Passed in 1938, the Fair Labor and Standards Act sought to ban or severely limit child labor throughout the US. But a flurry of chilling reportage in recent weeks has exposed the scourge of child labor to be a present and growing reality. The number of minors employed in violation of the Act rose 37 percent in 2022 alone, according to the Labor Department. In the past decade, it has risen 140 percent.


It should come as no surprise that in a tightening labor market, US companies disinclined to compete for workers with higher wages and increased benefits have resorted to recruiting the world's most vulnerable people to perform some of society's most degrading jobs.


In July of 2022, migrant children as young as 12 were found foregoing school, instead working full-time at an Alabama plant that manufactures parts for Hyundai Motor Co. OSHA inspections at the same plant had previously documented serious safety violations, including crush and amputation hazards.


A separate investigation last month revealed more than 100 minors, some as young as 13, had been hired to clean meatpacking facilities at night. These facilities are operated by some of the country’s largest meat producers, viz. JBS Foods, Cargill and Tyson. Ultimately, Packers Sanitation Services took the fall and the company was fined $1.5 million for its misdeeds.


The current maximum penalty for a violation of child labor laws is just $15,138 – a light slap on the wrist for the giant corporations driving this exploitation. The Labor Department has admitted there is little to deter large firms from illegally employing children, and has asked Congress to impose harsher consequences. But our government has been decidedly more amenable to powerful corporate lobbyists than the child and labor advocates who are fighting back.

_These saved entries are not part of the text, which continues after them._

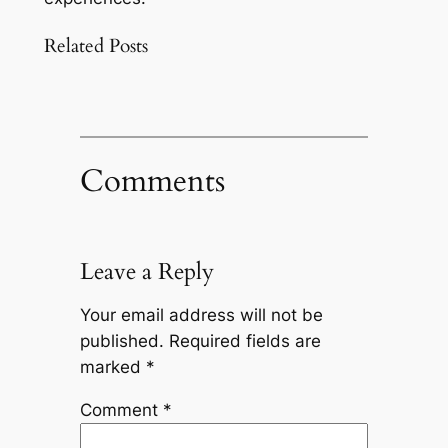
Related Posts
Comments
Leave a Reply
Your email address will not be
published.
Required fields are
marked
*
Comment
*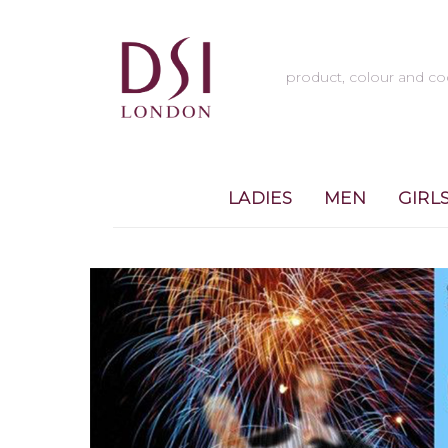
LADIES
MEN
GIRL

As New Republic's Jeremy Noah warned in a Feb 28 article, "A wholesale reordering of how corporations are regulated, including new legislation, will likely be necessary to assign real accountability for how the workers who make brand-name products get treated." Those who circumvent child labor laws rely on a perverse web of plausible deniability. Hyundai Motor Co, Frito-Lay and General Mills, all three of which were implicated in the reports, invariably feign indignation and claim innocence by blaming subcontractors who in turn do the same, denouncing some small, obscure staffing agency that hired the laborers. Keen to cut labor costs by any means necessary, these companies prefer children who are poor, undocumented migrants and will work harder, for less.


One Dickensian solution being entertained by several state legislatures to solve the growing problem of child labor is simply to legalize it. Lawmakers in Iowa, Wisconsin, and New Hampshire have proposed legislation that would ease restrictions on employment of children as young as 14. In Iowa, these bills have met stiff resistance from labor unions. About 75 union representatives filled the state capitol in late February, chanting, "our kids are not for sale!"


"We don’t need more kids working in factories and packing plants," said Jesse Case, Secretary-Treasurer and Principal Officer of Teamsters Local 238. "We need to pay higher wages for their parents, so the kids don’t have to work in factories and packing plants.” But so long as America's elite maintains its supine posture toward multinational corporations, it unfortunately remains an open question whether or not we continue to let the most vulnerable children in our society be "for sale."